After a very restful night’s sleep in an air-conditioned room (this felt like a luxury!), I woke to a free breakfast provided by the hostel. It wasn’t much – toast and fresh watermelon – but it was enough to get me excited about a day exploring this World Heritage city.
I picked up a city map and decided to spend the day wandering around and looking at notable attractions in the area. The first interesting spot was Kapitan Keling Mosque, which was built in 1801 by Indian Muslim traders and is the largest historic mosque in George Town.
While strolling along looking at different architecture, I found myself near the sea in an area known as the Weld Quay Jetties. In the old days, fishermen, traders and dock workers built their homes and shops above the water on stilts. Wooden planks connected the structures to neighboring buildings and this eventually formed walkways.

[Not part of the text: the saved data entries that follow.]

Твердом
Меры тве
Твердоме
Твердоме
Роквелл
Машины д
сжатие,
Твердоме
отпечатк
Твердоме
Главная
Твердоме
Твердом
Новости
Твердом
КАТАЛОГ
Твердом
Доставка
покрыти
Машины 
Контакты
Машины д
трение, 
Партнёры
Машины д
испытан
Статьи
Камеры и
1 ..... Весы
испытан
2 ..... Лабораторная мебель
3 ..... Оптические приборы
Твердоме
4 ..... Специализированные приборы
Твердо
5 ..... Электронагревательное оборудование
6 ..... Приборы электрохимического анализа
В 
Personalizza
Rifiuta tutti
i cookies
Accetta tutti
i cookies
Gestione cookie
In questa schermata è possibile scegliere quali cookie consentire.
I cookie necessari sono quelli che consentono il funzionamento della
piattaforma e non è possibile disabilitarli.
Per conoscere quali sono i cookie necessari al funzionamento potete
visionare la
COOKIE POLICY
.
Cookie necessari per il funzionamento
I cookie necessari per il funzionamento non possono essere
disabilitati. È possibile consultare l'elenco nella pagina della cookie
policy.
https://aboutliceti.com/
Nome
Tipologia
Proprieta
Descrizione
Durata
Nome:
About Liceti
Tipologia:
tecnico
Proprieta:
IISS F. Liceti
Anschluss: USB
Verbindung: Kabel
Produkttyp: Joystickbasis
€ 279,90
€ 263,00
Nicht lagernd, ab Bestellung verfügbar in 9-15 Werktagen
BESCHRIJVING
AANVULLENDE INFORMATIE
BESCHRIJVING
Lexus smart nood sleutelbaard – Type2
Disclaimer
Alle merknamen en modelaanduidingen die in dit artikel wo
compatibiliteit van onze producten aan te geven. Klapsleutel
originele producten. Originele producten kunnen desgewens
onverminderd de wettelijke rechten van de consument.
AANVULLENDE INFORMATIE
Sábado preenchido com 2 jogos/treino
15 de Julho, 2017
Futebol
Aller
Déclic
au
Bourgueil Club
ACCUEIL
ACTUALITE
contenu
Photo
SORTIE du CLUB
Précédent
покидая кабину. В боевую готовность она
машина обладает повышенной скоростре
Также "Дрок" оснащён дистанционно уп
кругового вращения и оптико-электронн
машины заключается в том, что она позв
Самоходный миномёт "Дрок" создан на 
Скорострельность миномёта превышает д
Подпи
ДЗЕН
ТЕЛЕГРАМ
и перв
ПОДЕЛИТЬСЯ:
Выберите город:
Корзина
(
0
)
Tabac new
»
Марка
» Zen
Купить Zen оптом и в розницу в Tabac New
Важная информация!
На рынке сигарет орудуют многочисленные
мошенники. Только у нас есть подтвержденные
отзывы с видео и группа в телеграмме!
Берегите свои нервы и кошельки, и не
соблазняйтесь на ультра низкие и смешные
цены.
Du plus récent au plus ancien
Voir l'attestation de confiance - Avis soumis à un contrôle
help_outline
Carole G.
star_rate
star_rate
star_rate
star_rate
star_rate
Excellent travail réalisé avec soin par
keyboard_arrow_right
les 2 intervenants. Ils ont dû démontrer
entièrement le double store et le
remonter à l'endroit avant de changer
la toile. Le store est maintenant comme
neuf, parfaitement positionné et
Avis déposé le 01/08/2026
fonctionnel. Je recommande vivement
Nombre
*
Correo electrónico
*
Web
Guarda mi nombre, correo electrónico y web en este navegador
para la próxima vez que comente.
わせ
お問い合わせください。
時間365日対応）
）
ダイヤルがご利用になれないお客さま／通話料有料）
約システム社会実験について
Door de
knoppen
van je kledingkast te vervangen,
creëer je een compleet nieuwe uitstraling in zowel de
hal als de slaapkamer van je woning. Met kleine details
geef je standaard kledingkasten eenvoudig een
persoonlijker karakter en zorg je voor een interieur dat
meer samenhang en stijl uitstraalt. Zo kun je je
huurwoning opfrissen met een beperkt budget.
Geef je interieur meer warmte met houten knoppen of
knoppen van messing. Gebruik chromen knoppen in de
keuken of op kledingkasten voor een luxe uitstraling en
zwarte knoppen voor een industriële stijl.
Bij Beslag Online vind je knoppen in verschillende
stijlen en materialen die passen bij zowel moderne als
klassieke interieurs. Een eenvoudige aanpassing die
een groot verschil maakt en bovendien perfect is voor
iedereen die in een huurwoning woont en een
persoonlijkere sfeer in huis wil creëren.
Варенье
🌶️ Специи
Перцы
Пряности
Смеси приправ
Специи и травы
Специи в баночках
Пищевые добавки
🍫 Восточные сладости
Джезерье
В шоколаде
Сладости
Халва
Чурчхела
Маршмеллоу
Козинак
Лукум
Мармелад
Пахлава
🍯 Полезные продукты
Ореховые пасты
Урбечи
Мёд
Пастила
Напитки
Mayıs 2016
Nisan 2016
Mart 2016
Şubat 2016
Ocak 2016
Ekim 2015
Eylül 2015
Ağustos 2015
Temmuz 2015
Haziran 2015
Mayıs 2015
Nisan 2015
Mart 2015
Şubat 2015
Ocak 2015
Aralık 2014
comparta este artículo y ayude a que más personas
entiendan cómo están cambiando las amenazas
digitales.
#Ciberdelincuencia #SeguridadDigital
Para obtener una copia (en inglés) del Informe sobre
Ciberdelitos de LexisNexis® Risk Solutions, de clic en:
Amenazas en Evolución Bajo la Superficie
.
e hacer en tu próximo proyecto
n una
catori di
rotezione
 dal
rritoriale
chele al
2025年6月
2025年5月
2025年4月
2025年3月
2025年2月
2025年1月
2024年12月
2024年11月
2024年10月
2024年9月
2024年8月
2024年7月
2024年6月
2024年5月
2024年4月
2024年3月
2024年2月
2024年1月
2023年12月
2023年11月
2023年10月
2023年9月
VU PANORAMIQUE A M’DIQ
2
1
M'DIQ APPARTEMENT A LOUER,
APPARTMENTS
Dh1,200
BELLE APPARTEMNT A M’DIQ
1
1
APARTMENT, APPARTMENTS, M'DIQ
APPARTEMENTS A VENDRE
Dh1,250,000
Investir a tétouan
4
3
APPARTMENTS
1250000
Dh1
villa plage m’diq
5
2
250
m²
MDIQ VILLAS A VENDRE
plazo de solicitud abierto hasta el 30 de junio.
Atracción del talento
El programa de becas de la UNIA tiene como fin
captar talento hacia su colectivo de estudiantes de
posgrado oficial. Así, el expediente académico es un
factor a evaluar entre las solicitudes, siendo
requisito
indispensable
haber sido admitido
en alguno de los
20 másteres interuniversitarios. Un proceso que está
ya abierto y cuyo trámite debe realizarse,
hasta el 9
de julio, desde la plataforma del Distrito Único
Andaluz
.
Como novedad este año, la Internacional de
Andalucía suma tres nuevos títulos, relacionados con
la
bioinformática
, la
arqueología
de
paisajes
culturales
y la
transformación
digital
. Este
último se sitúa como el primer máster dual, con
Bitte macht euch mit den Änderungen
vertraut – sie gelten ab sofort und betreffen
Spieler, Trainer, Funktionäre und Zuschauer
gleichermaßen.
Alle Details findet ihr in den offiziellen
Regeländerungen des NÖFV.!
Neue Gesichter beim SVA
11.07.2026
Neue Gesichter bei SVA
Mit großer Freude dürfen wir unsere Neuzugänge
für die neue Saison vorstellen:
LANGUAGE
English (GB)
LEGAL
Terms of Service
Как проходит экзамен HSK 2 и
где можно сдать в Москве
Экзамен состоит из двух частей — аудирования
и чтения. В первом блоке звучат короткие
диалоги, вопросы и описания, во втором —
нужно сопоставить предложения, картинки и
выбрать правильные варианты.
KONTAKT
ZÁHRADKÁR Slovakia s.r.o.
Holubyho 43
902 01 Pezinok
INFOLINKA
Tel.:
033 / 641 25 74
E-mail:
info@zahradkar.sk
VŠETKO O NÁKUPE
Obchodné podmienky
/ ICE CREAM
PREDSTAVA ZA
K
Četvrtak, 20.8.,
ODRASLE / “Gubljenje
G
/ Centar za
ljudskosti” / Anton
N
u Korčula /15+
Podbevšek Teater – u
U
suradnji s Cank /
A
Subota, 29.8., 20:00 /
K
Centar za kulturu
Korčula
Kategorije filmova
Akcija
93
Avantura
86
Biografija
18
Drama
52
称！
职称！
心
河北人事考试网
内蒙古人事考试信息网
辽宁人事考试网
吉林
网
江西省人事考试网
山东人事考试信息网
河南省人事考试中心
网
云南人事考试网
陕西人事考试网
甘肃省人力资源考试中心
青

I had a good time ducking in and out of the alleyways of this floating community and catching brief glimpses of local life. Despite evidence of modern conveniences like televisions and air-conditioning units, I still got a sense of nostalgia during my exploration of this area and imagined what it’d be like to live here during the 1800s.
Next I visited the Sek Tong Cheah Si Seh Tek Tong Hock Haw Kong Kongsi, an ancestral temple built in the 1800s to worship two Hock Haw Kong territorial patron saints. It is a classic example of Chinese architecture but includes beautiful lions atop the roof. This was a symbol of British loyalty by the Cheah Clan, one of the oldest Hokkien clans in Penang.
Another interesting site was the Masjid Melayu Lebuh Acheh. I can only describe it as a compound as there were many buildings surrounding a mosque set within a small enclosed area away from the streets. Tengku Sheriff Syed Hussain Al-Aidid founded it in 1801 for Achehnese settlers.
In other areas of the city, I found Mahamariamman Temple, the oldest Hindu temple in George Town. Built in 1833, it’s special because of the intricate carvings of 38 gods and goddesses above the entrance on a tower. I also passed St. George’s Church, which was built in 1818 and is believed to be the oldest Anglican church in southeast Asia.
As the day proceeded into the afternoon, I rounded Fort Cornwallis, the Esplanade and city and town halls. There was supposed to be a night market in the area, but I was way too early for it. I didn’t see anyone setting up their stalls yet so I headed back to the hostel. Along the way I stopped for some pork hash, fishcake and pineapple juice before retiring for the night.